**STATED PROBLEM 1**
In the forum thread about Encore Music Exchange's new website, why was Kenmac on the phone with Dave?
**STATED PROBLEM 2**
From the forum thread about Encore Music Exchange's new website, set down the part that opens with the words containing "## Michelle (Aug" and closes with "(Feb 3, 2006)".
**STATED PROBLEM 3**
Summarize the forum thread about Encore Music Exchange's new website in two sentences.

## START SELECTED PASSAGE

# Encore Music Exchange has a new website.



## Kenmac (Jan 24, 2007)

For those of you in the GTA area, I was talking to Dave on the phone earlier this evening about a setup for my new Tokai and he informed me that Encore has a new website online. It's at http://www.encoremusicexchange.biz/ You can check out the Guitars, Basses, Amps and everything else they have in the store there.


----------



## simescan (May 15, 2007)

Thanks for posting the site...


----------



## Kenmac (Jan 24, 2007)

You're welcome Simescan. 


simescan said:


> Thanks for posting the site...


----------



## Michelle (Aug 21, 2006)

Cool site Ken; Never thought a JCM would look so good on a fireplace mantle and they got a MonoBloc for $275!
You guys get all the great stores, even free coffee.


----------



## david henman (Feb 3, 2006)

...wow!

an excellent, and G.A.S. inducing, site!

well done.

-dh


----------



## The Kicker Of Elves (Jul 20, 2006)

Oh no! They have a Jackson V with a hardtail. Curse you Kenmac!! Drool


----------



## Kenmac (Jan 24, 2007)

:smile: Yeah it is a nice store and Dave's a very friendly, personable guy. There's a very laid back atmosphere there as well. You can try out anything you want. If you're ever in the Scarborough area check it out. 



Michelle said:


> Cool site Ken; Never thought a JCM would look so good on a fireplace mantle and they got a MonoBloc for $275!
> You guys get all the great stores, even free coffee.


----------



## Kenmac (Jan 24, 2007)

lol. I was originally thinking about putting that as a warning. If you're ever in the area drop by and chat with Dave.

## END SELECTED PASSAGE
## START ENTRIES

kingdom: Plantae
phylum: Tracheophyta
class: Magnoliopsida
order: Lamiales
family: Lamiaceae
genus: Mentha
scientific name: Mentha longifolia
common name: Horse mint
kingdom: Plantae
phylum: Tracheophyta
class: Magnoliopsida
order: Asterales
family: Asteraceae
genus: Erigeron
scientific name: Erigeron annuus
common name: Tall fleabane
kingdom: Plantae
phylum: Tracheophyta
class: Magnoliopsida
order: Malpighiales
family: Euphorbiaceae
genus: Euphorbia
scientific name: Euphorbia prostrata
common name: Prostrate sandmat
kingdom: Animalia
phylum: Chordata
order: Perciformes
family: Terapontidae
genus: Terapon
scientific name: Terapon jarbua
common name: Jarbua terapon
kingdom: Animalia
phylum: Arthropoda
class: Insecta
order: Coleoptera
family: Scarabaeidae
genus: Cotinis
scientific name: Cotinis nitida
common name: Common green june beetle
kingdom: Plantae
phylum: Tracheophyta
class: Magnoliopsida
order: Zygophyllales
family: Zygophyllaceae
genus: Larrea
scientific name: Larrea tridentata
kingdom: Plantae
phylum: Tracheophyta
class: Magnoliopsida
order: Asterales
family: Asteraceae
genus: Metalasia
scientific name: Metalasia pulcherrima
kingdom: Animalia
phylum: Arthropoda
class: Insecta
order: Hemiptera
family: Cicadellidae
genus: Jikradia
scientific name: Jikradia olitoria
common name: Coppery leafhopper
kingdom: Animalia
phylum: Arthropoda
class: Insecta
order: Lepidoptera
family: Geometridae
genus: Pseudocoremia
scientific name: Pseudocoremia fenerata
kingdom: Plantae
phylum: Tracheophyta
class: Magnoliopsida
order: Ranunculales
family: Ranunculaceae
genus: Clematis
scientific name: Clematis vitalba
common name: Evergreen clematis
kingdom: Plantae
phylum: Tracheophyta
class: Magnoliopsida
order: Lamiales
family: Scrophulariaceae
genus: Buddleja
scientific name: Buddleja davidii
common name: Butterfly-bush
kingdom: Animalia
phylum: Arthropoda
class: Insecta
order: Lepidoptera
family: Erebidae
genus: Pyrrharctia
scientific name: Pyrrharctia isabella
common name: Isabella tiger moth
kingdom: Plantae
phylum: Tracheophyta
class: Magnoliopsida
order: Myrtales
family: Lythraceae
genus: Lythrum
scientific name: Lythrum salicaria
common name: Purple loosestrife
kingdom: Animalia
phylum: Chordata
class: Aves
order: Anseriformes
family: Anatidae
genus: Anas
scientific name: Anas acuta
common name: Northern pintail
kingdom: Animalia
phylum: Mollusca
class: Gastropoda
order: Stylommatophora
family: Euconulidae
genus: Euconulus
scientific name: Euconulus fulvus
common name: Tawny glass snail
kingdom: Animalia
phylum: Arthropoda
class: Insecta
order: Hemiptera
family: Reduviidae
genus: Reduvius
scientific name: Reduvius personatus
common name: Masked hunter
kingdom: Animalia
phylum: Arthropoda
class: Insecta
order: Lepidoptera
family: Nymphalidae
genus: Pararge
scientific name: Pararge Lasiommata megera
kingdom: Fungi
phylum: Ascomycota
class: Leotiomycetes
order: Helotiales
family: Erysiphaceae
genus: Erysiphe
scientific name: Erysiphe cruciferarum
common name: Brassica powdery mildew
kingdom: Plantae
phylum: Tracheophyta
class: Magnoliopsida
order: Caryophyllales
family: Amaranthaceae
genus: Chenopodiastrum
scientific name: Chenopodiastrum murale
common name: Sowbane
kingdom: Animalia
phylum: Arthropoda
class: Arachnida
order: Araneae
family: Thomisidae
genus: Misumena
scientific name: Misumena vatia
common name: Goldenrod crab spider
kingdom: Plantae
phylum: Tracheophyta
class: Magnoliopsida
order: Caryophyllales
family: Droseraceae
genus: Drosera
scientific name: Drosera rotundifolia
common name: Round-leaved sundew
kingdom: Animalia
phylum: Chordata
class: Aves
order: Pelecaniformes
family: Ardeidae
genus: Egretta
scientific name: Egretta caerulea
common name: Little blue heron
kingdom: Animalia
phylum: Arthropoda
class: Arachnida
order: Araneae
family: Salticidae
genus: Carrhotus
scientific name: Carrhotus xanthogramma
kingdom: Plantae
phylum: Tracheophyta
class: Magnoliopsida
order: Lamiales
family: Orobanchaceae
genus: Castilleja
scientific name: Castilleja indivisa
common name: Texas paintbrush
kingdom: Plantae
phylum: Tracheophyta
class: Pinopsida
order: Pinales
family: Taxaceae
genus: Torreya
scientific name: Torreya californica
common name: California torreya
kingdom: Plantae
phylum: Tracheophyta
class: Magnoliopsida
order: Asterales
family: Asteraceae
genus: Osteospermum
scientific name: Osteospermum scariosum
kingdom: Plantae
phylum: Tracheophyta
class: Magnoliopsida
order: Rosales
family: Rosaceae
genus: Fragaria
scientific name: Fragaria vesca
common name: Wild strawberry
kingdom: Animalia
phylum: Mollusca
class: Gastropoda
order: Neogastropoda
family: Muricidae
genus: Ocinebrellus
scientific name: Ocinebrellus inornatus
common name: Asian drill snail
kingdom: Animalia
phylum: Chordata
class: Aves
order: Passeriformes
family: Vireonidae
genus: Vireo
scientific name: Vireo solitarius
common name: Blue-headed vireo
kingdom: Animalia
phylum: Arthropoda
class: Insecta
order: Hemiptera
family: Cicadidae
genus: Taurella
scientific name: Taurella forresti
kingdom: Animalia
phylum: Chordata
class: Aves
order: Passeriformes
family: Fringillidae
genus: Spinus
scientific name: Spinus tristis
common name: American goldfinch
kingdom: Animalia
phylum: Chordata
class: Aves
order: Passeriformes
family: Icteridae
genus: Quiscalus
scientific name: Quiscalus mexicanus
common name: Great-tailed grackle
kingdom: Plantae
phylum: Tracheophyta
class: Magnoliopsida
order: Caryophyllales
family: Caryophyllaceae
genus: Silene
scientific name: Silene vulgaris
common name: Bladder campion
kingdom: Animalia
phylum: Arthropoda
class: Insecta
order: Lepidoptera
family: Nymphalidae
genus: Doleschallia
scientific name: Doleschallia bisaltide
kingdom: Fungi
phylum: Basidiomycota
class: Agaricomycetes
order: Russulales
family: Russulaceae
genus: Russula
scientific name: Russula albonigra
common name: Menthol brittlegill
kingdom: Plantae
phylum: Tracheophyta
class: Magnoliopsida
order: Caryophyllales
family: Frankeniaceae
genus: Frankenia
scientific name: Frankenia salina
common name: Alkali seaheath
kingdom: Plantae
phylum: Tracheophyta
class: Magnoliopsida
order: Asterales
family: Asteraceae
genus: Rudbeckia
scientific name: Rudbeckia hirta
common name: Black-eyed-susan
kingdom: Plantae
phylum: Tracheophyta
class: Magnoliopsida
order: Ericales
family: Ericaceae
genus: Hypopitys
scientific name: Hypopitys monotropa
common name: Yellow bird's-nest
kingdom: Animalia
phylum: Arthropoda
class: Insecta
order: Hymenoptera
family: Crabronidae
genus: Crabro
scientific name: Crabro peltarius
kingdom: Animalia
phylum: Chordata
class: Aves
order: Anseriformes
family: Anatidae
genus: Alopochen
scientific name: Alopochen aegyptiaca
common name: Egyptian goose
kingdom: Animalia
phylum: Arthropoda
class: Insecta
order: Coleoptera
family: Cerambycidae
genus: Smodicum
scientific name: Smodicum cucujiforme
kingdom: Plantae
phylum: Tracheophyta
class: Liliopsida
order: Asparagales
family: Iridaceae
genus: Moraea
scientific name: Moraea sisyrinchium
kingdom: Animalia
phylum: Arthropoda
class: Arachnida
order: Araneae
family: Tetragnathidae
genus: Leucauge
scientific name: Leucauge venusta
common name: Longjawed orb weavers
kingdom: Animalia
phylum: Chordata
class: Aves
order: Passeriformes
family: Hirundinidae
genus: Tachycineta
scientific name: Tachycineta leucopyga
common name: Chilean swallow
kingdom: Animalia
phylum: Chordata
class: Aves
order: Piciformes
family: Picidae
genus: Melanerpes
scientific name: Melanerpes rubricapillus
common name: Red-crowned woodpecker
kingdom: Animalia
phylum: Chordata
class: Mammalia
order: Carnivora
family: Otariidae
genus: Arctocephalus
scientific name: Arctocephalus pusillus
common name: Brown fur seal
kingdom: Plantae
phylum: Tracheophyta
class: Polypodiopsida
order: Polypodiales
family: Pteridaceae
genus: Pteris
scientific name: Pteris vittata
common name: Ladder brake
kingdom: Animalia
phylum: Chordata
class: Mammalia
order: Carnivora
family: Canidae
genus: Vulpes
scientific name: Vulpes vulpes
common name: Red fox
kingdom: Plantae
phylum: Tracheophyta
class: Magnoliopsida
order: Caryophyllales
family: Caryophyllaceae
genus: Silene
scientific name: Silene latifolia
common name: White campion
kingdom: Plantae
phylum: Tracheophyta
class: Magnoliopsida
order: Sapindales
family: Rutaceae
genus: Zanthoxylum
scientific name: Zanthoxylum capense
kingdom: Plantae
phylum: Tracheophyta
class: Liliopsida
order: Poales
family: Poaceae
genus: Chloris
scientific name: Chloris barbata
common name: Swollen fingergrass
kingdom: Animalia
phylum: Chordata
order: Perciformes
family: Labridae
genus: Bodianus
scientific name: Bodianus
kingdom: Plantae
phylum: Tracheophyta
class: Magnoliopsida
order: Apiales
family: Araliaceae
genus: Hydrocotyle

## END ENTRIES

**COMPLETE ANSWER 1**
He was talking to Dave about a setup for his new Tokai.

**COMPLETE ANSWER 2**
## Michelle (Aug 21, 2006)

Cool site Ken; Never thought a JCM would look so good on a fireplace mantle and they got a MonoBloc for $275!
You guys get all the great stores, even free coffee.


----------



## david henman (Feb 3, 2006)

**COMPLETE ANSWER 3**
Kenmac announces that Encore Music Exchange has a new website where people can check out the guitars, basses, amps and other gear in the store, and other members praise the site, with Michelle noting a MonoBloc for $275. Kenmac replies that it is a nice, laid-back store where Dave is friendly and customers can try out anything, and he urges anyone in the Scarborough area to visit.